If Jon goes for a submission but Stipe manages to reverse him and pounds his face off, I will LAUGH and LAUGH and LAUGH....
Dog, as someone who competes A LOT, drilling is good but time away from competition hurts like a mofo. There are definitely those who can overcome ring rust so hopefully Stipe is one.
I never heard of Stipes hard to tap cred, and that is very mildly reassuring. I just wish I had something visual to go off of. But hey, Stipe defending against Jon and getting ktfo is good to me
Yeah, in addition to the post
@g*r*b is referencing, Schaub has talked about this from when he trained with Stipe. Basically he said that Stipe's offensive BJJ in terms of his submission game is fairly limited and you won't really see him fishing for different types of stuff while rolling... but he is insanely physically strong and has a really solid "base" along with a good sense of awareness/defense that makes him nigh-impossible to manipulate, sweep, submit, etc.
Normally I wouldn't really give much credence to Brendan's thoughts on anything in the fight game, but since these are his personal anecdotes from the training room that gel with other things I've heard & seen I'm more keen to believe them. For instance, Stipe actually competed in a BJJ match years ago for charity. The guy he was up against was more experienced in sport BJJ and beat Stipe... but not in the way you might think. Miocic actually took him down and held him down with ease the entire time, but didn't really know what to do after that, lol. It was Stipe's first wearing the gi, so he just relied on his wrestler instincts and pancaked the guy flat for minutes at a time. Meanwhile, his opponent desperately threw up multiple submission and sweep attempts from bottom.
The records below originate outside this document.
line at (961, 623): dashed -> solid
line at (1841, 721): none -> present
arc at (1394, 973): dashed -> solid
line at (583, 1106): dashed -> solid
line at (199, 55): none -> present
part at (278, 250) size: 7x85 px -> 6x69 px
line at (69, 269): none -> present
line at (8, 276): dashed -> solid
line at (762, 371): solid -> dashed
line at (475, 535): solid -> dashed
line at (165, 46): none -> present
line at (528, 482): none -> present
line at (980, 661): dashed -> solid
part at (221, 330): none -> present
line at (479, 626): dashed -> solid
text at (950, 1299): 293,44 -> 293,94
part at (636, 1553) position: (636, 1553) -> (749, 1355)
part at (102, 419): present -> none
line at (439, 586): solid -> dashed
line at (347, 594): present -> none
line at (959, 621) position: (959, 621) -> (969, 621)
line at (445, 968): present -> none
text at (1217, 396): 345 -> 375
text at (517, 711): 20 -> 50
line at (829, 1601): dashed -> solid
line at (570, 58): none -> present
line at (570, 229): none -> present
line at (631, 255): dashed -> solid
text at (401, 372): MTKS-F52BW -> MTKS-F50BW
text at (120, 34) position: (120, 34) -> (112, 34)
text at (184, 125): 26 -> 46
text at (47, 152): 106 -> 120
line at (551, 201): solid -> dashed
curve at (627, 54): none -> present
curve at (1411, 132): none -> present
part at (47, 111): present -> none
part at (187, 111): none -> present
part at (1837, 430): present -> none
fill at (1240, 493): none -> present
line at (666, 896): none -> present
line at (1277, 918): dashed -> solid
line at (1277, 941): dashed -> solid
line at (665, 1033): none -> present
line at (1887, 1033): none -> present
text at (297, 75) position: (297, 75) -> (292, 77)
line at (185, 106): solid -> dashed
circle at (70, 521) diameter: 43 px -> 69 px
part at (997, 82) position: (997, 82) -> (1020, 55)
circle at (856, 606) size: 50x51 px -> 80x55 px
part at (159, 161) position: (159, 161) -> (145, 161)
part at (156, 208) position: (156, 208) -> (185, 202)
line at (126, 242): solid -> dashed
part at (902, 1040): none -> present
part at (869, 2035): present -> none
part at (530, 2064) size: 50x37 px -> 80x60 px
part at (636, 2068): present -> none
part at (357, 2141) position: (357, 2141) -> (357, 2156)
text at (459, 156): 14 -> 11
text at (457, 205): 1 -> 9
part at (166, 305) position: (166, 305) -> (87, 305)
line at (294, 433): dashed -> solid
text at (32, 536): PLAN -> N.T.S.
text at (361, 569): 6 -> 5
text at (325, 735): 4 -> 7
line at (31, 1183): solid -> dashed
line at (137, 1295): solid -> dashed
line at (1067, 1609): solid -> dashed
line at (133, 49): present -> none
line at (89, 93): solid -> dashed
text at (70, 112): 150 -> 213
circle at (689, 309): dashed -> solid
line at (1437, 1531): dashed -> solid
Even though Stipe easily shut down all of them, this ruleset dictated that the more "aggressive" grappler would win if the match went the distance.
I think it's also worth remembering how he survived the Overeem guillotine. He probably came into that fight expecting a striking match, i.e. hadn't drilled a ton of sub defense. Yet after getting badly rocked and dropped, he was still able to regain his composure and survive a tight guillotine from Alistair. Bear in mind, Overeem has won 8 (?) pro MMA fights by guillotine. Hell, he dominated the ADCC European Trials and won a gold medal back in the day by tapping every single guy in his weight class... all by guillotine. Overeem has also supposedly out-grappled Werdum and Oleinik in the training room (source: Oleinik himself). Stipe surviving Alistair's signature choke
while hurt and coming back to win the fight is no mean feat.
I do still nominally favor Jones because I'm worried about Stipe's age, wear & tear, and inactivity... but Jones also has some red flags surrounding him that Stipe could potentially exploit if he comes correct, I'll admit.